Dickson McCunn has many engaging qualities besides his simplicity and kindliness. He has a harmless vanity which makes him thrill with pride when he over hears praises of 'D. McCunn, the great provision merchant', a praiseworthy habit of carrying Izaak Walton in his pocket when he goes on pilgrimage, and an invincible belief that what is needed to defeat the lovely foreigner's enemies is the 'sound business head' which has brought him his prosperity and modest fame.
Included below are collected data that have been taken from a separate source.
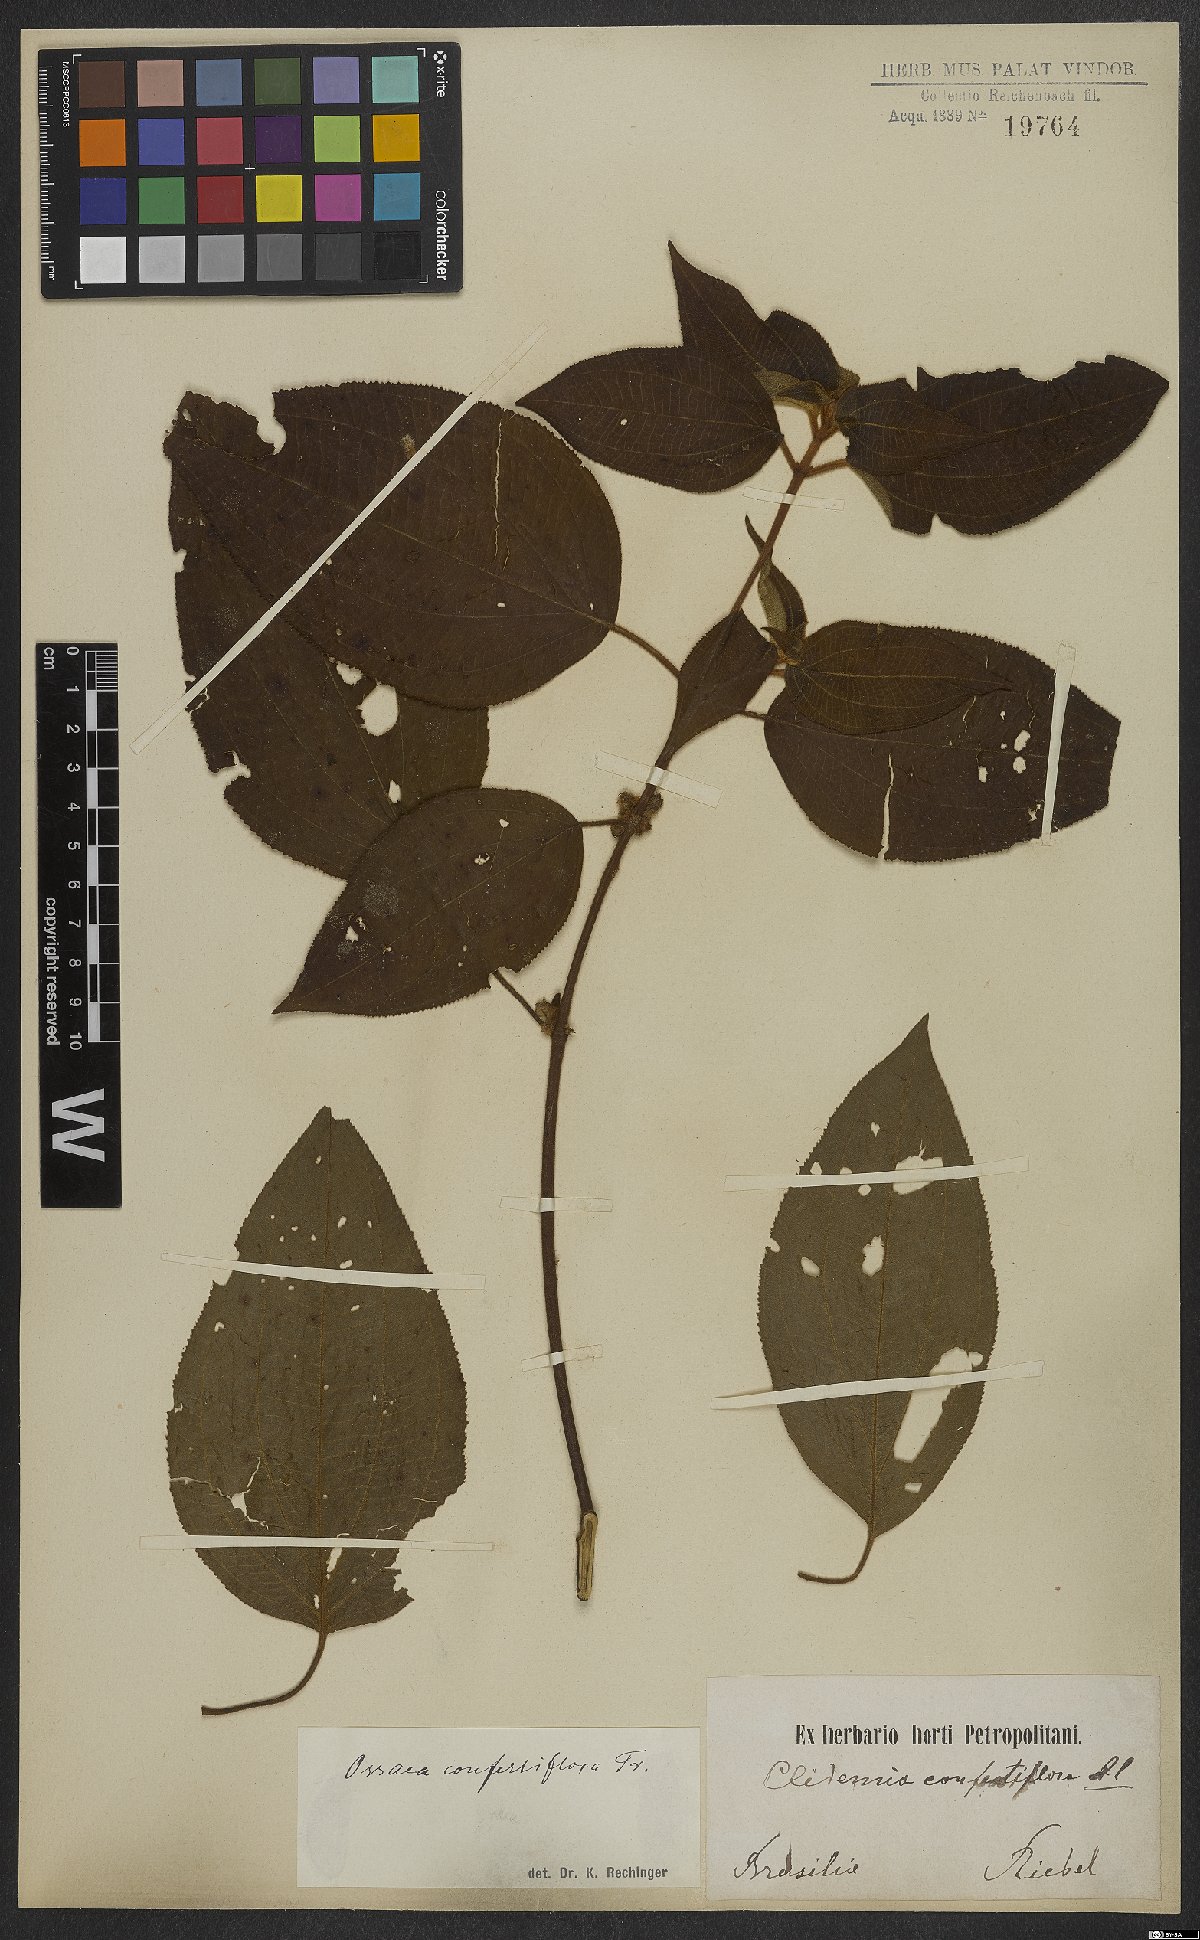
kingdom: Plantae
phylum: Tracheophyta
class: Magnoliopsida
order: Myrtales
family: Melastomataceae
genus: Miconia
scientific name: Miconia rubella
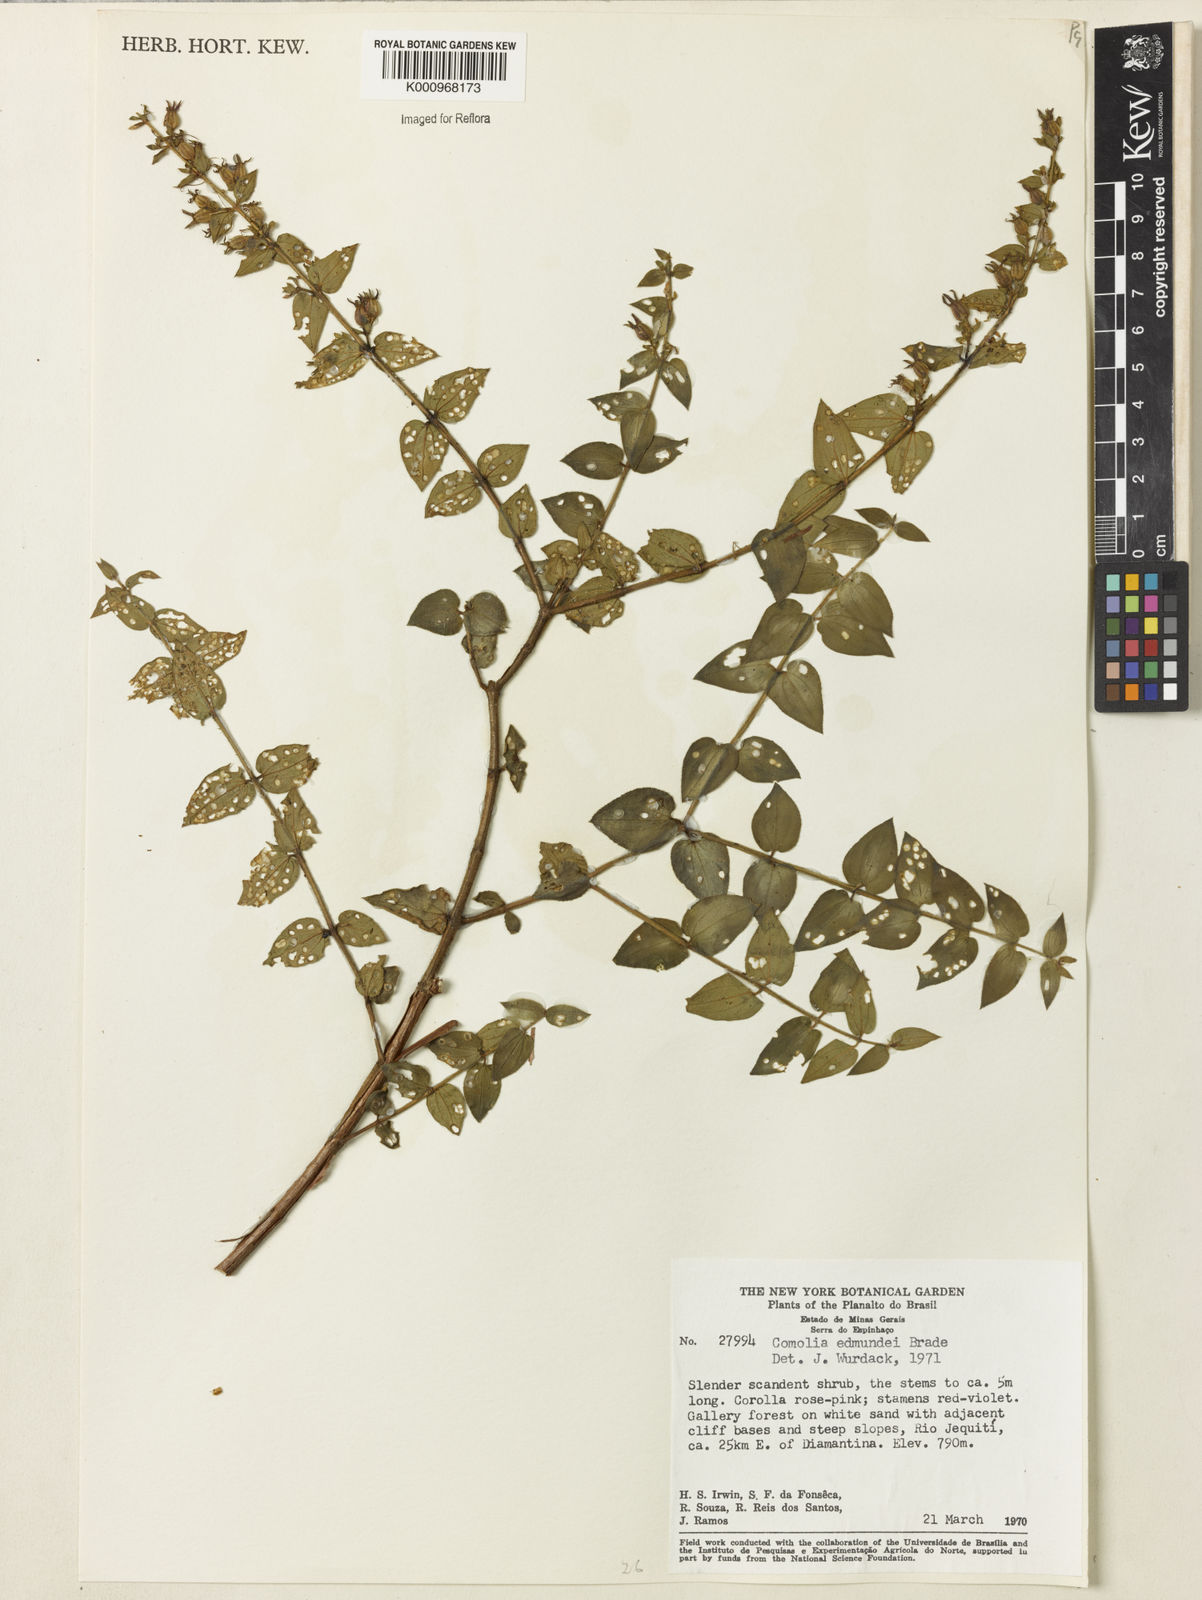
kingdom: Plantae
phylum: Tracheophyta
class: Magnoliopsida
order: Myrtales
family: Melastomataceae
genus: Fritzschia
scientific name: Fritzschia edmundoi
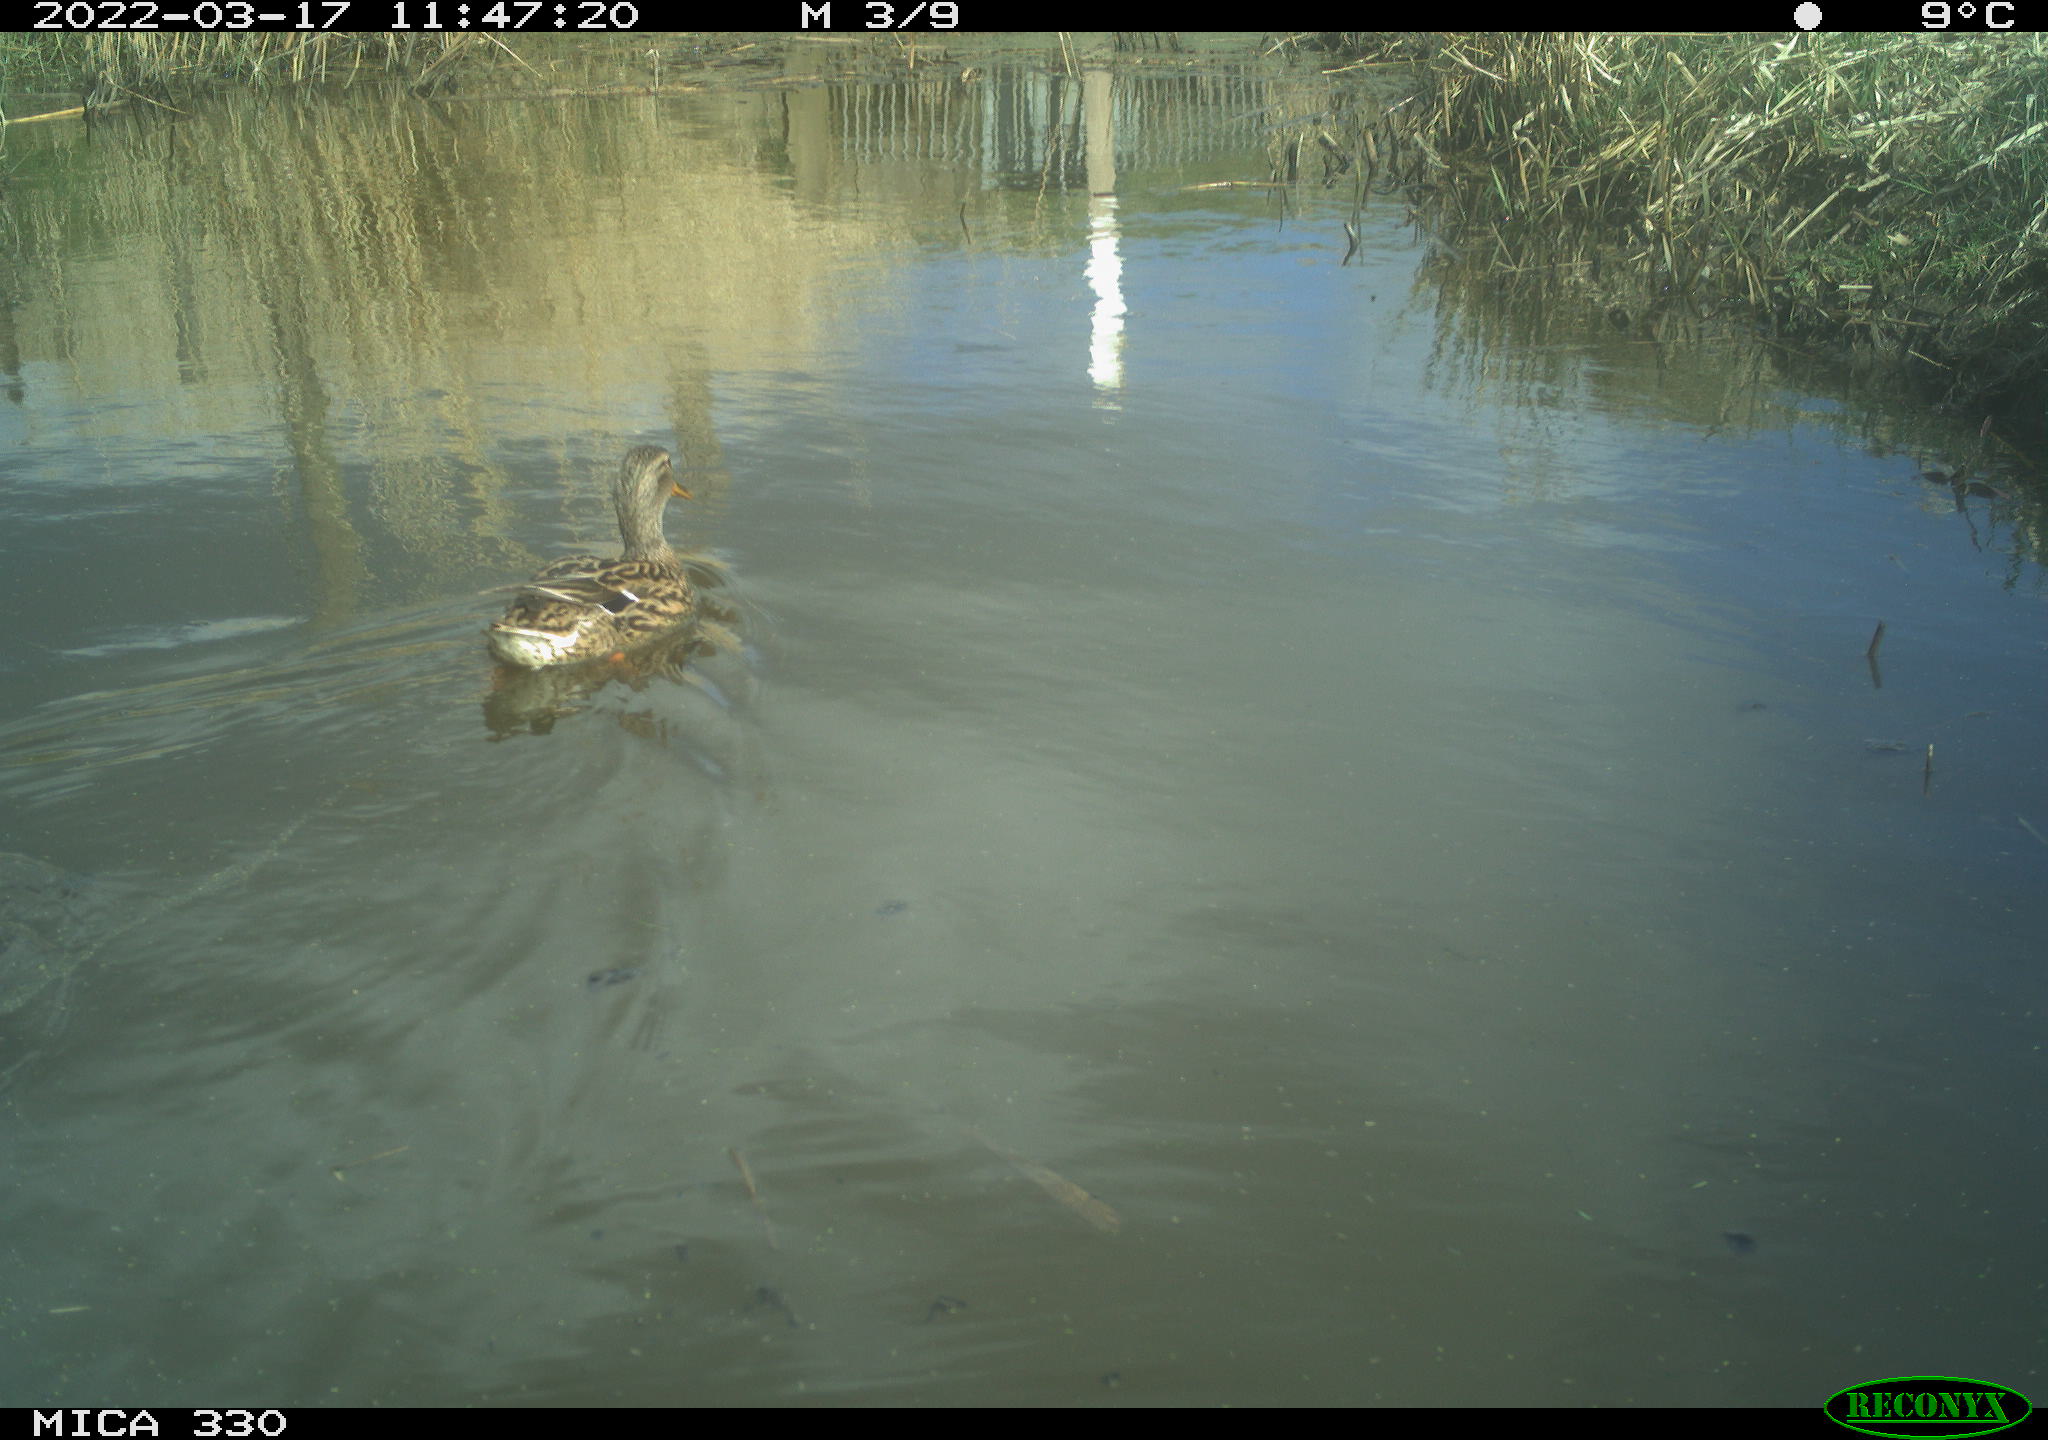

As a piquant novelty Mr. Buchan has hit upon the device of introducing a band of ragged Glasgow lads, formed into an unofficial body of boy scouts. In the exuberance of their youth, they march to such songs as 'Class-conscious are we, and class-conscious wull be, Till our fit's on the neck of the Boorjoyzee', learned by one of their members at a Socialist Sunday school. But these are battle hymns, sung for the sake of their rhythm, without regard to their meaning, and the boys are unreservedly, not to say violently, on the side of law and order. They are amusing; but we wish Mr. Buchan could have made his villains anything but Bolshevists. The Bolshevist crops up in every shocker nowadays; but for romantic value he is, say, to the old-fashioned pirate, as a penny is to a pound. His associations are not picturesque at all, but merely ugly, and as a figure of romance he stands far below even the nihilist of a generation ago, who figured bravely enough in many of the older stories.